Keith is a member of the Royal Society of Marine Artists and regularly exhibits with them. While much of his work is commissioned, he also sells amazingly well from galleries and exhibitions, whether in Shropshire, London or Cornwall.

And who is surprised at that? His evocative paintings ranging from the view over Whitcliffe at Ludlow, memory-jolting scenes of children at play, fleeting figures filled with joie de vivre, or the elegance and charm of a fine building, capture the senses. Some are on easels, others waiting for framing, more are carefully piled and ready to hang. It’s like bringing the coast, the city pavement, Keith’s world, into one little hamlet.

He exhibits regularly in Royal Watercolour Society and The Royal Institute of Watercolour Painters exhibitions as well as with the Marine Artists.

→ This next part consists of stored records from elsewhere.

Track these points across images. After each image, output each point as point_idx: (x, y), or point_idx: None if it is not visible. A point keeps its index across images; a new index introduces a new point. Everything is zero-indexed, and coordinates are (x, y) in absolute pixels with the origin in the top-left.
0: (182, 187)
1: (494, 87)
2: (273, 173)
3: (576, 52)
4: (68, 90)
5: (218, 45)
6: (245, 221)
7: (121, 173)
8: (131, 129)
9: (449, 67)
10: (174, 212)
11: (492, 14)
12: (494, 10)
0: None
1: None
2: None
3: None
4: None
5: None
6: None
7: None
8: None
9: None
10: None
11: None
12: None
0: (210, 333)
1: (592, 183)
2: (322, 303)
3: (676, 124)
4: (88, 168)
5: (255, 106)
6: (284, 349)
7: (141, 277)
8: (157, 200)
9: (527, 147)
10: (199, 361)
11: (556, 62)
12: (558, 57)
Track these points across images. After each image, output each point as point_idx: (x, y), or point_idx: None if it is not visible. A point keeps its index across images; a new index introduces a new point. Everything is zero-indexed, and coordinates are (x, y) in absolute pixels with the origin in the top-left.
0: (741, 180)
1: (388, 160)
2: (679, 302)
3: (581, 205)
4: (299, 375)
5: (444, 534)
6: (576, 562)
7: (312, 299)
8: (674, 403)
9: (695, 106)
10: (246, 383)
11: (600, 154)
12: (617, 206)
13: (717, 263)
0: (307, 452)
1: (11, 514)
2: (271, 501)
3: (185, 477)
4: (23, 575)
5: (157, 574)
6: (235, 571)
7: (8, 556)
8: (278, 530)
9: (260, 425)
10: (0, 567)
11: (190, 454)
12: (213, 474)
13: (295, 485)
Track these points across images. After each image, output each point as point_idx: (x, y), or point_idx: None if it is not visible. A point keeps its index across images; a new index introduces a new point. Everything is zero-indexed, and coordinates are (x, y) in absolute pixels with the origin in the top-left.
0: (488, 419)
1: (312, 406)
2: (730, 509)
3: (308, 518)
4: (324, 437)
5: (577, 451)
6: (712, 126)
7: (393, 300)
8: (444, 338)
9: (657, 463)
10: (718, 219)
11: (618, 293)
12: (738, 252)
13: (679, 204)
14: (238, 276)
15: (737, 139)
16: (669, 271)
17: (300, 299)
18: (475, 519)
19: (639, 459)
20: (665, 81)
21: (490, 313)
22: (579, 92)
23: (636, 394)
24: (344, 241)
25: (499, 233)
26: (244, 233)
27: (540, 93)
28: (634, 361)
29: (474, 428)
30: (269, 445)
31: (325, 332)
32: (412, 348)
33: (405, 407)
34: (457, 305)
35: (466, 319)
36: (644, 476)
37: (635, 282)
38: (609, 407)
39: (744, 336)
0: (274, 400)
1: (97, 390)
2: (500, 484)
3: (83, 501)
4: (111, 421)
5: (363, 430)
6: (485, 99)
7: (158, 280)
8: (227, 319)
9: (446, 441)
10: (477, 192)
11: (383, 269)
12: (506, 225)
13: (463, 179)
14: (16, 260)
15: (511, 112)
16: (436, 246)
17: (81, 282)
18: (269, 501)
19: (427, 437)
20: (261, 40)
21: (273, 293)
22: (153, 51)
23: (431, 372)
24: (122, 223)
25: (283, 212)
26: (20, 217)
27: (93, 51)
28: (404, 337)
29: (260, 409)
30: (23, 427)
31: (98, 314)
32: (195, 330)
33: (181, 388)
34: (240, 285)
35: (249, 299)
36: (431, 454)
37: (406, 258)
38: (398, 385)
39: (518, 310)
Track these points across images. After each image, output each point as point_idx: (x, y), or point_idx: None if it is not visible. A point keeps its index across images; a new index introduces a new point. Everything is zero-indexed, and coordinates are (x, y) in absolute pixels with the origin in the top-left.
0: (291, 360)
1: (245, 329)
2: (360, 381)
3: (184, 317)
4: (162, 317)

And in 2004, he received the Lincoln Joyce Award for an outstanding watercolour in the Royal Institute Open Exhibition.

nobled.jpgAnother maritime watercolour from the brushes of Keith Noble.

He does paint in oil but, as a modern traditionalist, Keith’s work is mainly watercolour and he admits that the subjects he enjoys most are the coastal and architectural. He finds putting figures or little surprises onto a background much more interesting than just a scenic backdrop.

“Light, shade and atmosphere are all important and I strive for this, whatever the subject,” he says. For his watercolours, he uses the wet-on-wet technique of painting with which, for instance, sky and sea will merge rather than be separated by distinct lines or colours. Look at the real thing and see what I mean!

Keith says: “Some of my biggest watercolours might only take hours to do. I start from the top and go all the way down while it is wet. And the technical side is important. With watercolours, you start with lights and put dark on top; with oils, it’s the other way around.”

He has been commissioned to paint by the Duke of Westminster, and by an American pharmaceutical company which wanted a series of Paris street scenes. And he regularly sells overseas.

Keith has work coming out of galleries in Ledbury, London and the Isle of Wight, and later this year will be part of a group painting in northern Holland. Prices for his works range from around £280 to £1,500 – every picture a joy.

noblee.jpgKeith at work in his studio.

It can be all-consuming. But the couple’s family life, their 350-year-old home, the magnificent views and their felines are also important. As a postscript, I left a cashmere scarf behind – posted back instantly by Pauline with a cheerful note saying: “Rescued this just before it became a cat cushion.”

When it comes to choosing people, Boris and co are not stupid, are they!

• Keith’s next Shropshire exhibition is at the Top Hat Gallery in Ludlow, May 6–24, 2008.